2017: John Lewis: Moz the Monster

• What happens? He had hinted at it in recent single Spent the Day in Bed - former Smiths frontman Morrissey waits under a child's bed to lecture him about the evils of meat, the Royal family, Elton John, Madonna, Canada, birthdays, journalists and rollercoasters. Oh hang on that was draft one. Seven-year-old Joe is kept awake by a snoring monster, Moz, who is living under his bed. Joe can't sleep and is annoyed, but then the pair become insomniac buddies and stay up all night seriously putting Joe's SAT results in peril. Moz finally realizes his friend needs some serious zzzs and disappears on Christmas Eve leaving a badly-wrapped present under the tree: a night light that scatters stars across the sky (which sold out within minutes). As the ad closes and the stars glitter, Joe hears a snore and realises he can summon his intergalactic pal whenever he thinks of him.

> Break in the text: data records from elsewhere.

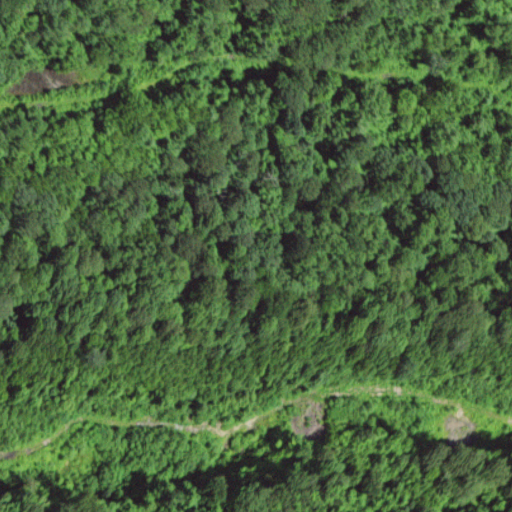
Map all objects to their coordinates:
road: (252, 413)
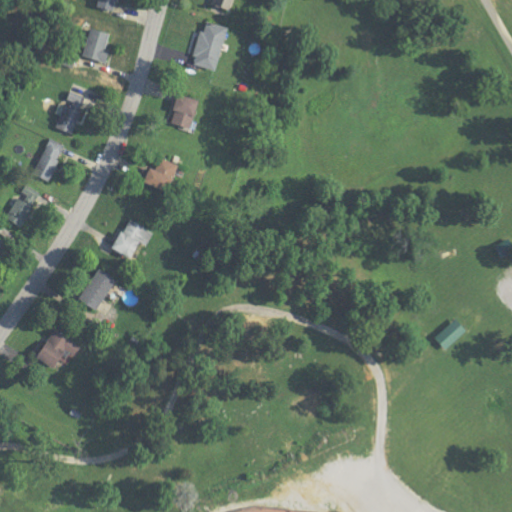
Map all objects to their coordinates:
road: (497, 22)
road: (100, 174)
building: (502, 246)
road: (510, 278)
park: (330, 295)
road: (236, 307)
building: (447, 333)
parking lot: (367, 491)
park: (264, 509)
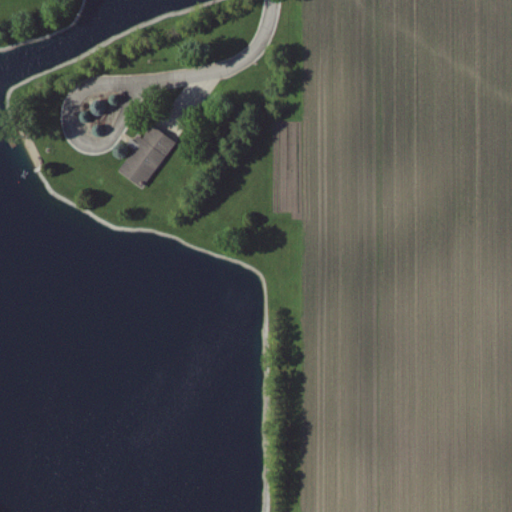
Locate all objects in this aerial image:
road: (122, 85)
road: (189, 100)
building: (157, 155)
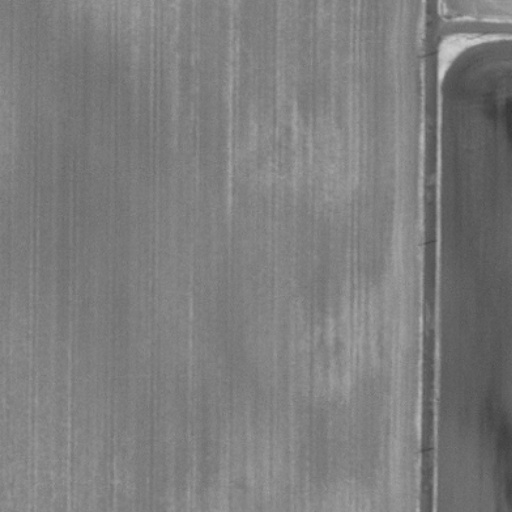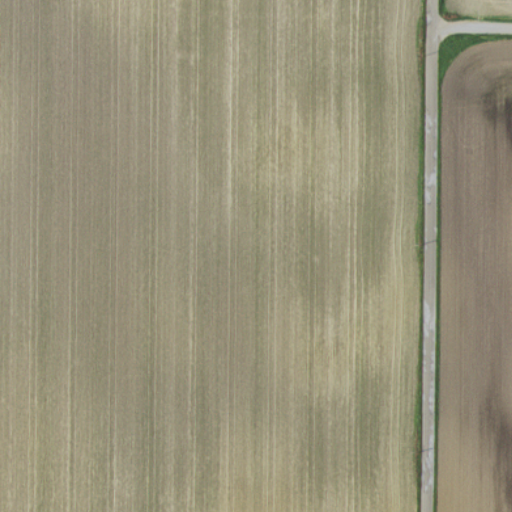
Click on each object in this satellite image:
road: (472, 26)
road: (430, 256)
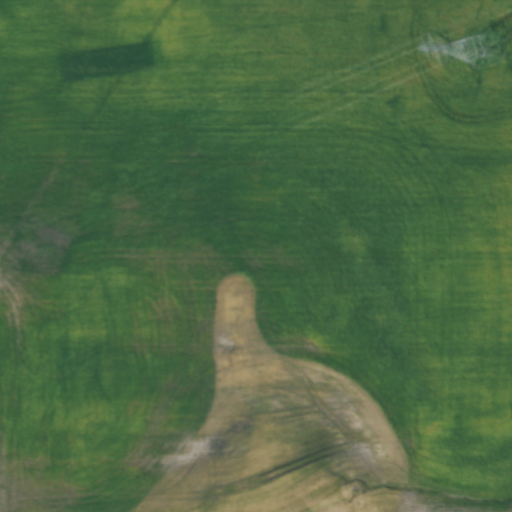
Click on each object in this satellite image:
power tower: (480, 49)
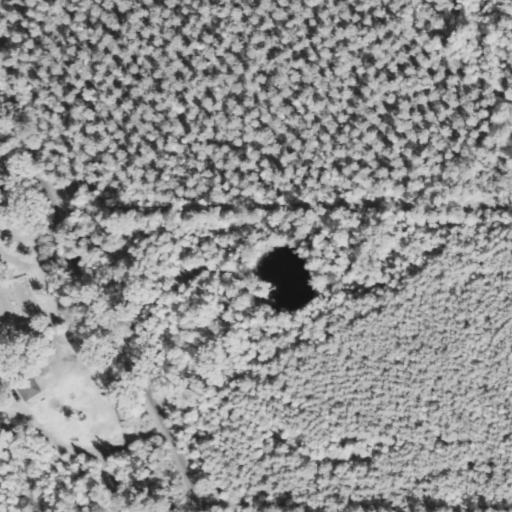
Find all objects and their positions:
road: (295, 210)
road: (93, 287)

• Is Moz better than Paddington? No. Paddington isn't squatting under a child's bed and keeping them up all night so they fall asleep during the day, he doesn't look a bit like Eric Pickles and nor is he flagrantly flatulent. His only bad habit is breaking and entering houses with a burglar.

• This year's Christmas advertisement creatures aren't really setting children a good example, are they? It depends if you want your child to develop a sudden fear of monsters under the bed who may be benevolent but may be malevolent or yearn for them to grow up to be a career criminal.

• Is the ad backed by a breathy ballad? Are Elbow breathy? They sing the Beatles classic Golden Slumbers, but we've known this for days thanks to the internet.

• So: are we going to remember 2017 for terrifying monsters? Yes. Just not the John Lewis one.

• Best bit: That night light - £15, too. Bargain.